I am neither a visionary, nor am I superstitious, yet it is probable that my gloomy thoughts, combined with my solitary imprisonment, the lack of exercise, and the horrors of my cell, had produced a slight attack of fever; for while I was musing it seemed as if the mystic symbols assumed divers grotesque shapes, the outlines of which glowed like fire, and that by my side were hideous grinning demons, who assumed a threatening attitude towards me.
My breathing became difficult, my head swam, and I sank backward upon the stone seat.
I may have been insensible, or perhaps only sleeping soundly, when there came a jingling of keys, and a harsh grating of bolts. This aroused me.
“Get up,” commanded the jailer; “follow me.”
I rose, my hands trembling and my teeth chattering so that I could hardly re-arrange my clothes.
What fresh torture was in store for me? I dreaded to think.
At the first step I attempted to take I staggered and almost fell, but recovering myself, followed the turnkey.

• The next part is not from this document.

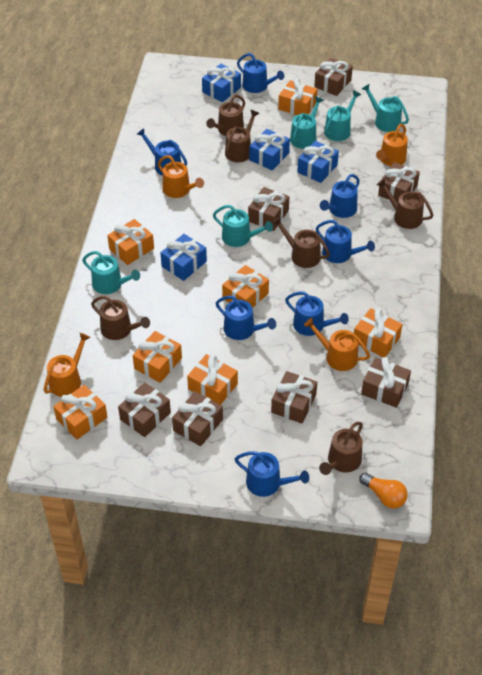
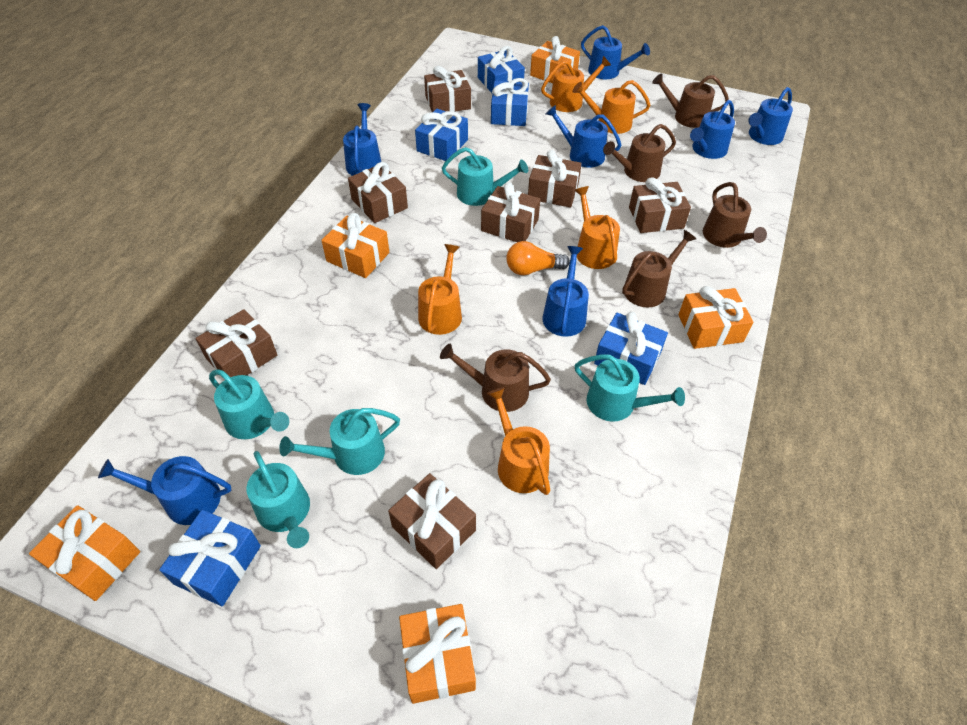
blue gift: 4 -> 5
brown watering can: 6 -> 5
orange gift: 7 -> 5
orange watering can: 4 -> 5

After examining my fetters to make certain of their security, he led me through a long dark passage, up a flight of steps, down another, and through some intricate places, little more than tunnels. Unlocking a door, he bade me enter.
I did so, and found myself in a square cell, damp, and pitch dark, like my own. We had been joined by another jailer in our walk through the corridor, and both men entered with me.
As the lantern-light fell upon the straw I saw the cell was occupied; a man was lying there, fully dressed, and apparently asleep.
“Prisoner,” said the jailer, “take the clothes from off that man, dress yourself in them, and afterwards put your own on him.”
“But he will wake,” I said.
“Do as I bid,” growled the man; “and look sharp; or it will be the worse for you.”
For a moment I did not move. I felt dazed.
“Now; do you hear?” cried he angrily, shaking me roughly by the arm.
I stooped over the prostrate man in order to unbutton the collar of his coarse coat, but in doing so my hand touched his chin. I withdrew it as if I had been stung, for it sent a thrill of horror through me. It was cold as ice.